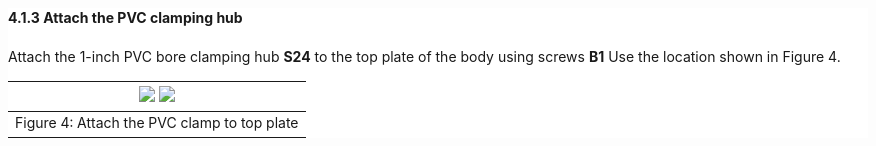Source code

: 
#### 4.1.3 Attach the PVC clamping hub

Attach the 1-inch PVC bore clamping hub **S24** to the top plate of the body using screws **B1** Use the location shown in Figure 4.

| <img src="/images/body/body_pvc_1.png" height="250"> <img src="/images/body/body_pvc_1.png" height="250">|
|:-:|
| Figure 4: Attach the PVC clamp to top plate |
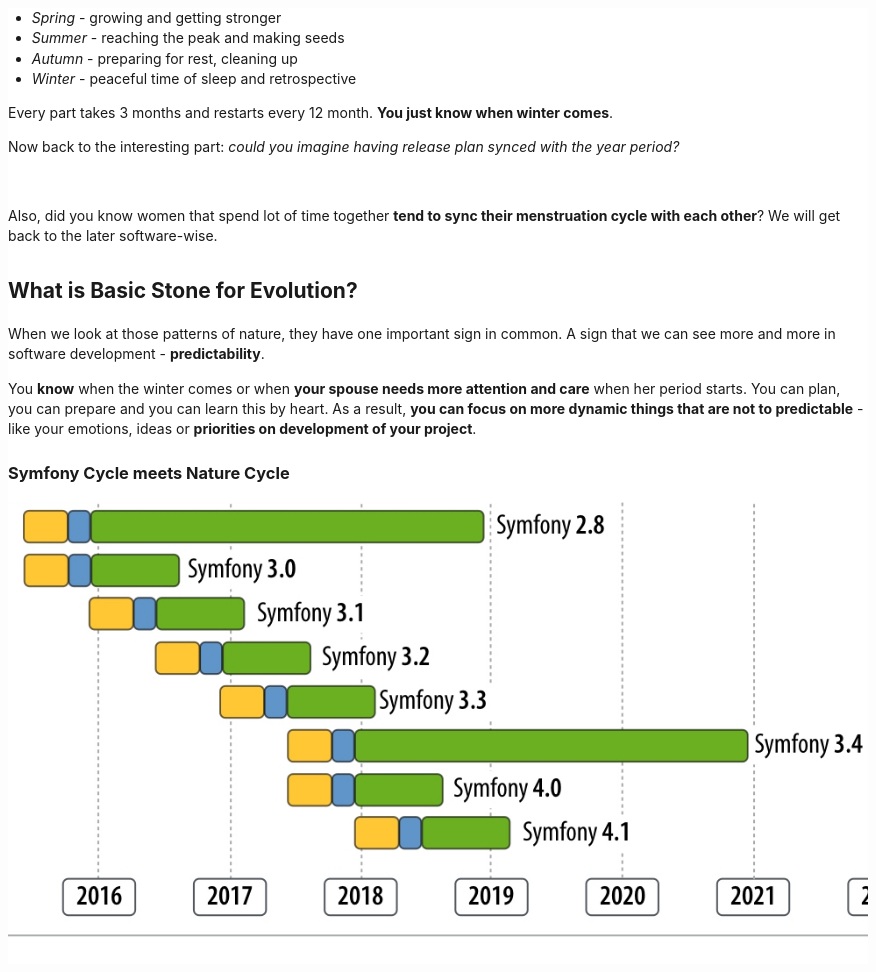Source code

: - *Spring* - growing and getting stronger
- *Summer* - reaching the peak and making seeds
- *Autumn* - preparing for rest, cleaning up
- *Winter* - peaceful time of sleep and retrospective

Every part takes 3 months and restarts every 12 month. **You just know when winter comes**.


Now back to the interesting part: *could you imagine having release plan synced with the year period?*

<br>

Also, did you know women that spend lot of time together **tend to sync their menstruation cycle with each other**? We will get back to the later software-wise.


## What is Basic Stone for Evolution?

When we look at those patterns of nature, they have one important sign in common. A sign that we can see more and more in software development - **predictability**.

You **know** when the winter comes or when **your spouse needs more attention and care** when her period starts. You can plan, you can prepare and you can learn this by heart. As a result, **you can focus on more dynamic things that are not to predictable** - like your emotions, ideas or **priorities on development of your project**.


### Symfony Cycle meets Nature Cycle

<img src="/assets/images/posts/2017/menstruation/symfony.jpg" class="img-thumbnail">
· · · · · · ·
Your task
Pull every line containing the word "clamping" out of the material.

Expected output
#### 4.1.3 Attach the PVC clamping hub
Attach the 1-inch PVC bore clamping hub **S24** to the top plate of the body using screws **B1** Use the location shown in Figure 4.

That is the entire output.